In the front I had a few bare patches of unknown origin (fungus probably), and I decided to try and at least patch them up this fall. I also have a spot of bentgrass in my backyard I've been working on this year, and as a part of that I bought a SunJoe scarifier/dethatcher. I figured I might as well dethatch the front lawn (~2500 sq ft) since I knew it hadn't been done in at least the last 7 years and I knew I wanted to overseed the really bare patches. Here's what I started with at the beginning of the day Thursday:



I generally set my HOC at ~3 inches, so first step was to cut it down to 2 inches and bag it all. Looked rough, but not terrible. Started with the SunJoe set at -5mm because I knew I was going to overseed at least the really bare patches and I wanted to get good soil contact. First few passes looked like this:



:shock: Holy $#^%@($^.

There's a lot of garbage in there....... First pass done:


Used my mower to pick up the garbage. Then went over it again going 90* to the first pass. Second pass:


All done:




This is one of the areas where there were dead patches already. It thinned out quite a lot:


All the brown is live grass, but because I usually set my HOC so high I cut off all the leaf. Thinking the brown stuff should come back with time.
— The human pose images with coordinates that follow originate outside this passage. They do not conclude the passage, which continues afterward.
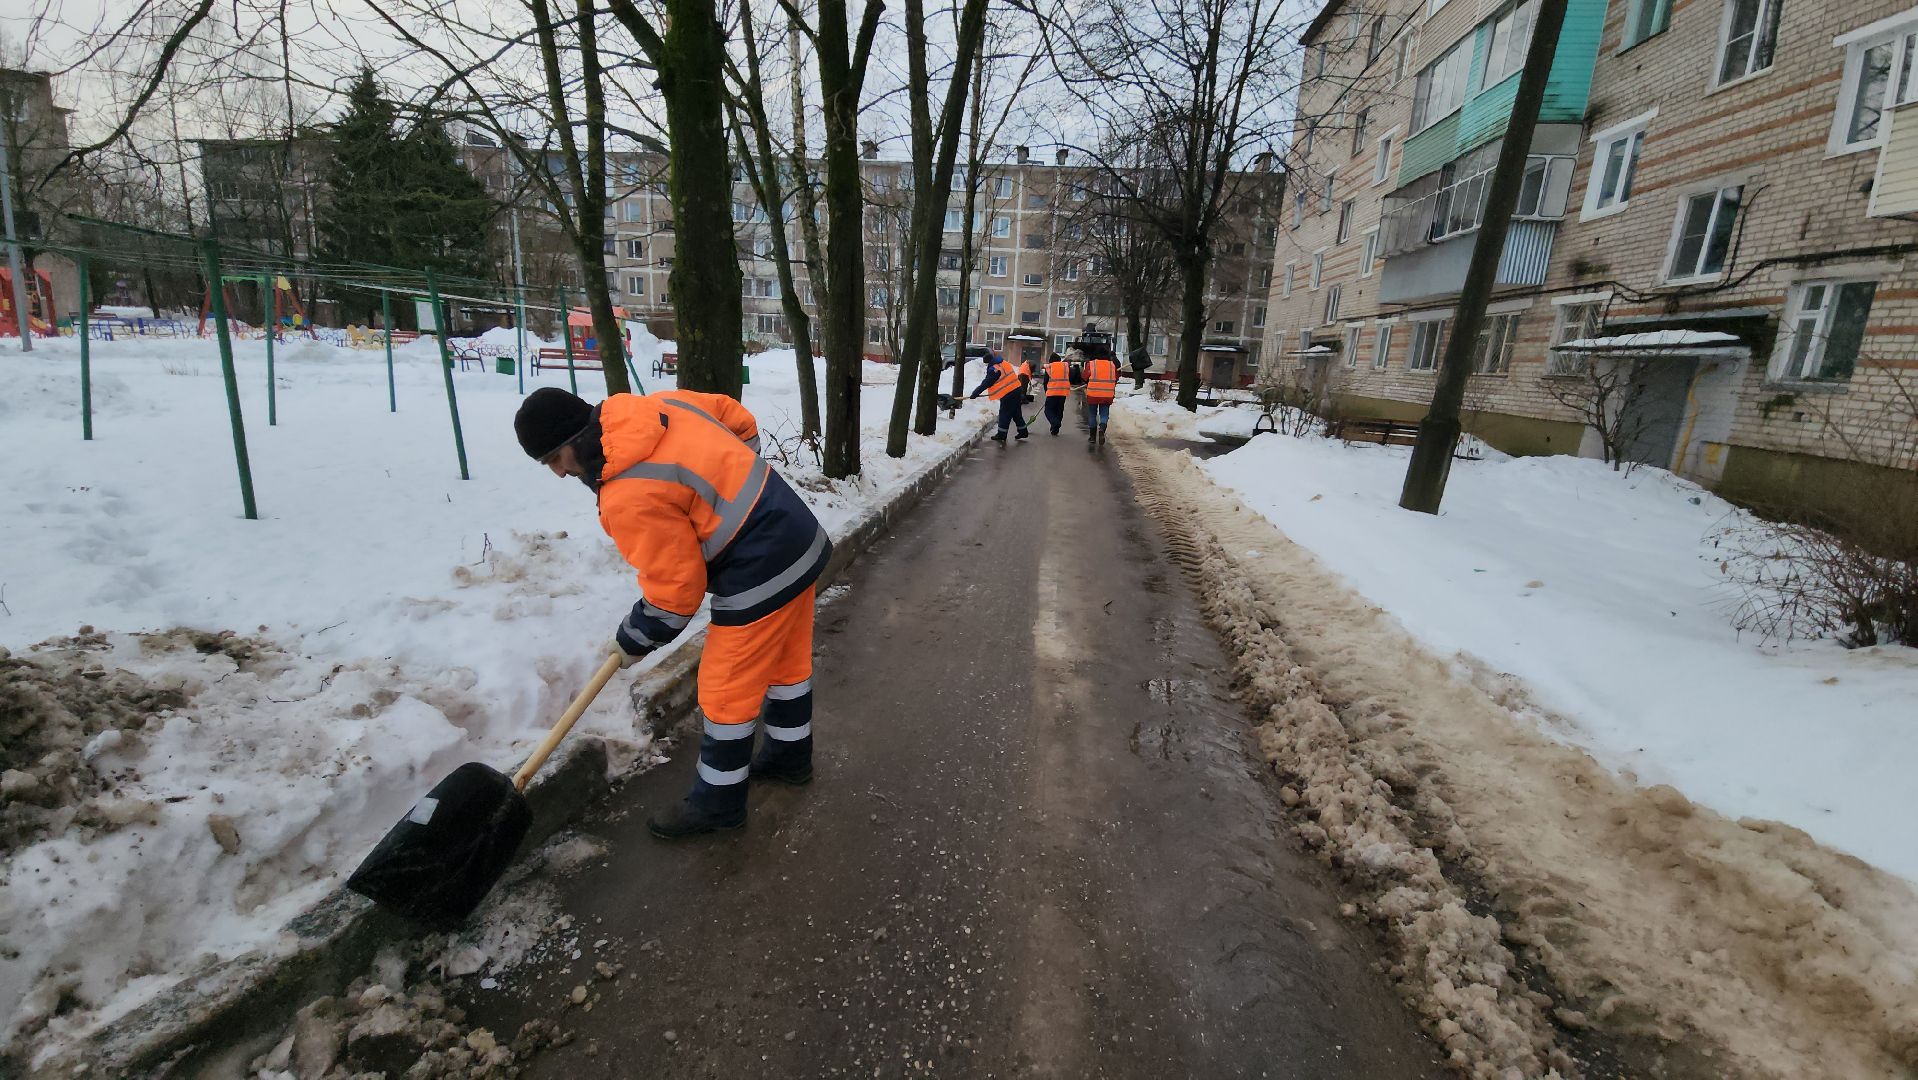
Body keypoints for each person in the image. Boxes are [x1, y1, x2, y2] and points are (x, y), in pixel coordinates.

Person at [514, 386, 830, 839]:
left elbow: (675, 595)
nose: (559, 474)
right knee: (786, 664)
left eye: (553, 460)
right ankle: (789, 756)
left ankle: (718, 805)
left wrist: (631, 640)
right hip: (796, 534)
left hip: (760, 567)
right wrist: (743, 478)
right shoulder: (651, 408)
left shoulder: (628, 494)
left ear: (573, 439)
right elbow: (733, 415)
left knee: (725, 688)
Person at [969, 351, 1031, 441]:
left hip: (1008, 393)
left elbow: (987, 382)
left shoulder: (994, 369)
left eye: (986, 363)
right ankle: (1023, 431)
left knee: (1004, 413)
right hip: (1017, 389)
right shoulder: (1003, 363)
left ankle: (1001, 434)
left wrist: (975, 393)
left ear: (989, 361)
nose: (987, 365)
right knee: (1016, 412)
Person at [1083, 351, 1119, 445]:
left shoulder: (1091, 364)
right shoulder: (1112, 365)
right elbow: (1116, 378)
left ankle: (1092, 437)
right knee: (1104, 414)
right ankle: (1102, 428)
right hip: (1107, 394)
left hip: (1093, 394)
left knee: (1092, 414)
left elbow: (1084, 376)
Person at [1040, 352, 1072, 435]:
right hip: (1063, 393)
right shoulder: (1065, 367)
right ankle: (1055, 429)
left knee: (1048, 410)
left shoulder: (1050, 367)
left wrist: (1046, 391)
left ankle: (1055, 423)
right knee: (1059, 410)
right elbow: (1070, 378)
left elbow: (1045, 382)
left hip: (1052, 393)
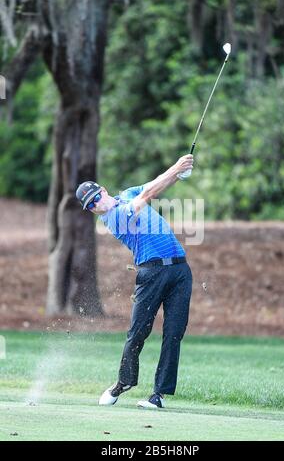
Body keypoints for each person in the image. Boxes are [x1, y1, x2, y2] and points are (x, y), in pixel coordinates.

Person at [76, 154, 193, 409]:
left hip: (180, 271)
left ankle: (159, 395)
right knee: (138, 332)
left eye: (96, 197)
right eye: (90, 205)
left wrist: (177, 175)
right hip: (151, 274)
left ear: (103, 191)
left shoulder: (127, 193)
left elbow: (154, 185)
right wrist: (174, 168)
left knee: (174, 333)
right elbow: (148, 195)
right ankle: (123, 383)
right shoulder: (112, 218)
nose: (96, 204)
Random thoughts- Wearing shorts when scarifing results in a mess:


All the crap I got out of the lawn. It's a little deceptive because it's the clippings from my scalping plus the thatch, but it's 7 big garbage cans of junk + 3 cans of scalped clippings


----------



## ajssbp (Apr 22, 2020)

So, all that done, I set about with the rest of my plan. I initially bought 6 lbs of seed to fix the patches and the bentgrass spots in my back yard, after seeing how thin my front yard was I went and bought more. Total of 11 lbs went down in the front yard, so almost 4lb/1000. Rate on the seed said 3lb/1k for overseeding, but I went a bit heavy. Also put down some Tenacity as a pre-emergent because there is SO much bare dirt (and I already had it on hand from the bentgrass battle) along with a preventive rate app of BioAdvanced fungus control (granular propiconazole). Watering is set up to run at 0900, 1200, 1500, and 1700 for 10 min each time. Weather here isn't supposed to get out of the 70s for the next 10 days at least, so I think that should be sufficient for my heavy clay soil.
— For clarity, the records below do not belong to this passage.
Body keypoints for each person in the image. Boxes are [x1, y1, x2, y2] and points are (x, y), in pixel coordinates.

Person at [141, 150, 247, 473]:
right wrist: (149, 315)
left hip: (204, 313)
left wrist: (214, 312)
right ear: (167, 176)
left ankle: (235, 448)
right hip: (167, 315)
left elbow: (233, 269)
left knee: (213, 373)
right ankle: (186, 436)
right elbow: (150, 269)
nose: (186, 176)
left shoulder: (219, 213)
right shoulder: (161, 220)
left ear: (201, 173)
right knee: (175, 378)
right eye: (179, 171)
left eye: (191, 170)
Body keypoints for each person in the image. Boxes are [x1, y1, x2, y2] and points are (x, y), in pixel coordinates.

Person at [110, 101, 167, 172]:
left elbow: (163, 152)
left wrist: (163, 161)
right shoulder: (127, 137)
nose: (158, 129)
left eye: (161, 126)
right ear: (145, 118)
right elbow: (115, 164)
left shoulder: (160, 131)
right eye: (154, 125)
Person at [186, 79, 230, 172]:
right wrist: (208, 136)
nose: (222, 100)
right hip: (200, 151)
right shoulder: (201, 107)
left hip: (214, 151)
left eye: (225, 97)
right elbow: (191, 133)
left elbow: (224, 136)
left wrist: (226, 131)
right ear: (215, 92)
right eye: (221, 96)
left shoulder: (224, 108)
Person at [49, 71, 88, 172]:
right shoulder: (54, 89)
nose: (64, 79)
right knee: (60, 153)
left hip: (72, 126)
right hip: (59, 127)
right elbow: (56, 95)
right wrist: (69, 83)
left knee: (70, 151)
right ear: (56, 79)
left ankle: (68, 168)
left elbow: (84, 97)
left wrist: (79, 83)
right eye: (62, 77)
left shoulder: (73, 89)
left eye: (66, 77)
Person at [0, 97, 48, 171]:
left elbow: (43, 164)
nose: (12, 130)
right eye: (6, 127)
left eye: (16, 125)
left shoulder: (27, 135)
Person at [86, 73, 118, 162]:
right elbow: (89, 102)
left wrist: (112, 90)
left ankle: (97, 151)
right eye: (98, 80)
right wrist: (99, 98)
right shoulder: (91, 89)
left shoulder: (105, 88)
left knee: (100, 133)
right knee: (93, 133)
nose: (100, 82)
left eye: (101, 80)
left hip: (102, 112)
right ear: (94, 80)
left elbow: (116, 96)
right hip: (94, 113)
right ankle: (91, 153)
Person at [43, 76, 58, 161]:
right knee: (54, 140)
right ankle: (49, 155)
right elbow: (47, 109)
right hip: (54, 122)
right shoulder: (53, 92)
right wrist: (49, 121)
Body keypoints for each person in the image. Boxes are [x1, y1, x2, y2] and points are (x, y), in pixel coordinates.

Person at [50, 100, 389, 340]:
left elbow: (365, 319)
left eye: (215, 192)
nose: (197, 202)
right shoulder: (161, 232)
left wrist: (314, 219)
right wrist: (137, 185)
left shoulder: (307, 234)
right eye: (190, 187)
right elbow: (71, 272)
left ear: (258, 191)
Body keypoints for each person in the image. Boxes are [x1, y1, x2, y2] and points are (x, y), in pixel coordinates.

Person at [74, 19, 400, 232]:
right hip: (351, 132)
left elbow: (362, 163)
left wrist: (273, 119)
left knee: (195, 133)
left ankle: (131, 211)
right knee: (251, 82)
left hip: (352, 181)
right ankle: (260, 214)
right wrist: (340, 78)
Only real question left is when to apply the starter fert. My plan at the moment is to wait until about 10 days after the new seed germinates. I don't want the existing grass to take off from the fert and slow the new seed, and the new seed doesn't need the fert quite yet. If I've got that wrong please correct me, I'm not at all confident in this game yet. Any other suggestions are welcome. Thanks.


----------



## ajssbp (Apr 22, 2020)

Little behind, but pic from 9/24. 21 days from seed down in my overseed, ~15 days from germination. Still some thin spots and the really bare/dead patches aren't filling in yet, but progress. First cut at 2.5 inches and I put down some 19-19-19 at a rate of ~1/3 lb of N/1k.


----------



## ajssbp (Apr 22, 2020)

Second cut was yesterday (9/27), again at 2.5 inches. One of the species in the overseed mix (I suspect the rye) grew almost an inch from Thursday to Sunday. The rest grew some, but not nearly as much. I think I'm going to be on a every 3 day mow cycle for a bit. In about two more weeks I plan on putting down some more N, but probably just a 1/4 lb of N only this time.


----------



## ajssbp (Apr 22, 2020)

So when I started at the beginning of September, the lawn looked like this:









5 weeks later after scarifing, overseeding, and doing two rounds of fert (first round was about a 1/3LB of balanced fert, today was a round of just N), this is where we're at:



It's certainly thin in some spots still, but still a BIG improvement IMO. Another angle:



I'm pretty happy with it overall. I'd like it to thicken up, but I think it just needs more time and fert.


----------